The brain node takes all its inputs coming from several thinking nodes, and makes a list of actions to be applied to the agent.
Example1:
Lets say we got a thinking node which determines where the agents eyes should be looking at, and another thinking node which takes control of the direction the agent is aiming with its weapon. The brain then compiles a list which will look something like:
ActionCtrl “eyesController -perform lookAt(-20,-10,50)”
ActionCtrl “aimController -perform aimSniper”

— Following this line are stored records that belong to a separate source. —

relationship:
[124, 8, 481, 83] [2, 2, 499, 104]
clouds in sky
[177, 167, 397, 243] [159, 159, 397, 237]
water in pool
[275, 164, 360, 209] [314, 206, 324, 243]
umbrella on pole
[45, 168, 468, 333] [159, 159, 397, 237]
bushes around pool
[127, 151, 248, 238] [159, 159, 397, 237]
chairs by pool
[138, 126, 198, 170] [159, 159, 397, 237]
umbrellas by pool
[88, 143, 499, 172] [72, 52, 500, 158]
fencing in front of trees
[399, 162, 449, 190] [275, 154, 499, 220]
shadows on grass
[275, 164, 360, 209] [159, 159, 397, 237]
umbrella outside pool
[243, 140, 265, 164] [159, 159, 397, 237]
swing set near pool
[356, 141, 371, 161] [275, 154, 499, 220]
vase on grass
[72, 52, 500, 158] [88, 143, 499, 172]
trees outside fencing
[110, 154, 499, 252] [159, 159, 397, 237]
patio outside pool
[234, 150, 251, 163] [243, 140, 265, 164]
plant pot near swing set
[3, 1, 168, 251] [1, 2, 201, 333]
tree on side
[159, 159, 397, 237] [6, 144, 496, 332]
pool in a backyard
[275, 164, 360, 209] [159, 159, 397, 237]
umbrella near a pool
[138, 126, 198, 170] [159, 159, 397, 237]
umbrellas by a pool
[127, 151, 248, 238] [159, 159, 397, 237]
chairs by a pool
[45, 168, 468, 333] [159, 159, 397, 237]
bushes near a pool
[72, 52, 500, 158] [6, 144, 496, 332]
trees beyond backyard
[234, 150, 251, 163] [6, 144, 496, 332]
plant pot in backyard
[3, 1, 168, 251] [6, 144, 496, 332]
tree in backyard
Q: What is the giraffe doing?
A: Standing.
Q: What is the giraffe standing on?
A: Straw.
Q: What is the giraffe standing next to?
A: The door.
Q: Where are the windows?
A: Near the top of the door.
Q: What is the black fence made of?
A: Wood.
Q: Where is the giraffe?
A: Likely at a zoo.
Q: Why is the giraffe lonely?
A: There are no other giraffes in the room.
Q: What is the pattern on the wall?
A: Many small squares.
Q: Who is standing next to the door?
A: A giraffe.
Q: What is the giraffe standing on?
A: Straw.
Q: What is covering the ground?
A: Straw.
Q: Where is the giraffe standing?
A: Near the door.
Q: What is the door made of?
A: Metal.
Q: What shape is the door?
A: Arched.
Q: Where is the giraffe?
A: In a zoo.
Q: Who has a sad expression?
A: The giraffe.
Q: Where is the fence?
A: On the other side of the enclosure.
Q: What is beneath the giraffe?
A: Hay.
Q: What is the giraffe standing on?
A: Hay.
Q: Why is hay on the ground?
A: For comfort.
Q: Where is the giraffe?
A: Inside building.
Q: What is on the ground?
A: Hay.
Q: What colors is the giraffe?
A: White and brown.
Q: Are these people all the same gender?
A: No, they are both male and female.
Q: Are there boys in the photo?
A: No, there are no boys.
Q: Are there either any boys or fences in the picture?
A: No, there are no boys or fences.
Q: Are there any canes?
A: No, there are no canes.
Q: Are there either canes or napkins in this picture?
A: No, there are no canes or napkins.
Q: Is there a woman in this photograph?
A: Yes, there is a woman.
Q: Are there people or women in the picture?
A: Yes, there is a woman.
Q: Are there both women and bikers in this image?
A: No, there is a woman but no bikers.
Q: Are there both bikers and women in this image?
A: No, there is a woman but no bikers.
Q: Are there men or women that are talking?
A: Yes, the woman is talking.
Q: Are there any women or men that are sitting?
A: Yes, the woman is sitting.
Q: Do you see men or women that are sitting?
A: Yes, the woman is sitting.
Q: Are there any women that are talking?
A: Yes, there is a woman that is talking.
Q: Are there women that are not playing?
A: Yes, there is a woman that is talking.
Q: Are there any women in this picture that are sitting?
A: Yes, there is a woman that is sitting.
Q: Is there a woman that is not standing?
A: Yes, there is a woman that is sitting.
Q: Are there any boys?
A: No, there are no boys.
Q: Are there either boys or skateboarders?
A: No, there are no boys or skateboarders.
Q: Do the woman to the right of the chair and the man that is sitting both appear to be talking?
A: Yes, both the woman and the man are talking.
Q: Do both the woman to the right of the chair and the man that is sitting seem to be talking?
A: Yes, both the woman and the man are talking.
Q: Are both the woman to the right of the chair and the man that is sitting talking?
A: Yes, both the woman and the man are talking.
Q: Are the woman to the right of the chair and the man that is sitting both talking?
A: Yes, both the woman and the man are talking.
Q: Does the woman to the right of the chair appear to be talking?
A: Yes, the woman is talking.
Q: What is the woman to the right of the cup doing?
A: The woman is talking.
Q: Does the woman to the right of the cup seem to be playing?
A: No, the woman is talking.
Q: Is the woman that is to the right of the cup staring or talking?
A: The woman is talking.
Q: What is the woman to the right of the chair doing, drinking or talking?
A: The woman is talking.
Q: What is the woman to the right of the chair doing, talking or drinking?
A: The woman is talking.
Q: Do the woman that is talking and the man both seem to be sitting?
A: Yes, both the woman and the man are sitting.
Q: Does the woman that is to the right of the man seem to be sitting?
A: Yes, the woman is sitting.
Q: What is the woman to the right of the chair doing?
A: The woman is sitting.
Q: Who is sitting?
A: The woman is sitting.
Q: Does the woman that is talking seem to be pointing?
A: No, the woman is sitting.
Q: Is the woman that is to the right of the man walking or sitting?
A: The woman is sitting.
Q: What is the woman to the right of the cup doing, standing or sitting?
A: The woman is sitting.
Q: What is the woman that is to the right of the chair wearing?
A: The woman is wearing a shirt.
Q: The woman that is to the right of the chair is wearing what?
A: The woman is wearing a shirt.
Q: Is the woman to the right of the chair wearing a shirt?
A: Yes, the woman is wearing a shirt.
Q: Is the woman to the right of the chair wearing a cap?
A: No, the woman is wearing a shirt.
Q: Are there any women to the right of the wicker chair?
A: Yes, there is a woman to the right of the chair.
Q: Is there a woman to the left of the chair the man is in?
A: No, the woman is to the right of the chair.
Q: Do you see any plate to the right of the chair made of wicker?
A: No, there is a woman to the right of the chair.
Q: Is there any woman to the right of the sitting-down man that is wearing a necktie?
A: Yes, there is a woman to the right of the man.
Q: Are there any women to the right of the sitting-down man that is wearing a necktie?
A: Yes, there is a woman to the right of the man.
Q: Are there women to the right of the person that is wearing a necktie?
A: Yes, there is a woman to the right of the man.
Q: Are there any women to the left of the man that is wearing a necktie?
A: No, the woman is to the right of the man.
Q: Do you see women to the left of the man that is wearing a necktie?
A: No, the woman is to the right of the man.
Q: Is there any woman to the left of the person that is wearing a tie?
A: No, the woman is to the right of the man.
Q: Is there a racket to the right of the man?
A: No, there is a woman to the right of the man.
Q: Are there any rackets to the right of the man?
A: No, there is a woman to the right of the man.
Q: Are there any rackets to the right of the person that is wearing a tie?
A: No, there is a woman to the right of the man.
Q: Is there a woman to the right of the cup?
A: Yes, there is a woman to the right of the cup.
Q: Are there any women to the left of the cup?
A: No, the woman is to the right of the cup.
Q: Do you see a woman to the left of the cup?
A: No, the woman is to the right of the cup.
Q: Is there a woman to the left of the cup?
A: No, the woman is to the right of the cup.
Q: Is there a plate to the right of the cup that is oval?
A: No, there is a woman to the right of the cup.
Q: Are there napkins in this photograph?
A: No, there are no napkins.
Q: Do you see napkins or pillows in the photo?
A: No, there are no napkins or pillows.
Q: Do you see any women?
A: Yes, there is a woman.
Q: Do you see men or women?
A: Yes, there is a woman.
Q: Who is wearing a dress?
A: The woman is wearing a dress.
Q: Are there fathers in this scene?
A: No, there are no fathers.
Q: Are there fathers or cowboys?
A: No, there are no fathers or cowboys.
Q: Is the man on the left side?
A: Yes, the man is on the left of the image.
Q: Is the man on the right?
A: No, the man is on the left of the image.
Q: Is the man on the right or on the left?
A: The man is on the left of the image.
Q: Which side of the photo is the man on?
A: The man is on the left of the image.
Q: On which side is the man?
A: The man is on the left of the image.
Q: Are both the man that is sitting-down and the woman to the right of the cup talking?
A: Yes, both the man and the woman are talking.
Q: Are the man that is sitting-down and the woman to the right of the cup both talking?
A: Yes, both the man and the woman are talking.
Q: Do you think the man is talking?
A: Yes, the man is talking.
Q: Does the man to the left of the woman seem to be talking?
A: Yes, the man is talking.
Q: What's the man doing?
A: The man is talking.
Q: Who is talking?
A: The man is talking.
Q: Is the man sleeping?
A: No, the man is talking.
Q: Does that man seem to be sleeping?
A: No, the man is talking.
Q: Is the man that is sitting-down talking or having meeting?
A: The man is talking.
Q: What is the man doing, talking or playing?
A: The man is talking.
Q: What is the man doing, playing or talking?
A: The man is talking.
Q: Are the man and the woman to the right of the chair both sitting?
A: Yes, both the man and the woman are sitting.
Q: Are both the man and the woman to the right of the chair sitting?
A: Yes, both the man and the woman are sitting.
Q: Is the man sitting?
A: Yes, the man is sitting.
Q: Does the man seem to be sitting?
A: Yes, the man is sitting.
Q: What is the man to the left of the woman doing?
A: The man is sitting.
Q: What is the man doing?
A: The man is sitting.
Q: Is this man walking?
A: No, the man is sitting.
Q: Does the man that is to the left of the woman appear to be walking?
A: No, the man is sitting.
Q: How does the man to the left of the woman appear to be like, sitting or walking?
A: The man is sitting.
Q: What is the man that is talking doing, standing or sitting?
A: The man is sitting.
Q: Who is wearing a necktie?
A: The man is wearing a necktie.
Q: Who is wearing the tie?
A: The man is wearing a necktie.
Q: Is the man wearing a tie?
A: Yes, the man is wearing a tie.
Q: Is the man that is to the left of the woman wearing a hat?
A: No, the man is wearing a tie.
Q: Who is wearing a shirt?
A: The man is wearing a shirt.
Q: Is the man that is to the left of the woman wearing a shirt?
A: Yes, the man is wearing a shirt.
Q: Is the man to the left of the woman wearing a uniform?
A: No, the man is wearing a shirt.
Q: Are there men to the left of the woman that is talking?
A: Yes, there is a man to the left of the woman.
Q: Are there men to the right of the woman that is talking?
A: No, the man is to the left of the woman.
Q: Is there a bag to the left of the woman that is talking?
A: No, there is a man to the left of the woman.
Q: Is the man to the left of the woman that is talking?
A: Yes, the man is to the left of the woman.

The brain node will then start performing these actions and go through the nodes again once they are done. Controllers need an action to perform and some attributes if needed as shown in the list compiled by the brain node. The list compiling just makes it easier to perform actions and have the attributes needed for those actions ready instead of going through the thinking nodes and finding which attribute is needed.
But then WHAT IF you want the agents to be smarter? What if lets say, in the middle of performing a Running action, a big wall suddenly appears in front of the agent. We can solve that by having runtime thinking-nodes which checks the actions being performed by the agents and makes sure they are still valid.
Another thing to think about is heirarchies and priorities. Which actions have more importance than the other and which actions affects other actions. Since this isnt going to be a full on complete AI controlled system where each agent is capable of thinking on its own and able to do everything (like an advanced bot), its going to be easier since the user can make simpler agents that do only a certain amount of things and have specified heirarchies and priorities.
Anyway I just woke up, so I hope I made sense. This is really interesting however, AI and animation, makes me wanna make my own crowd sim for fun hehe.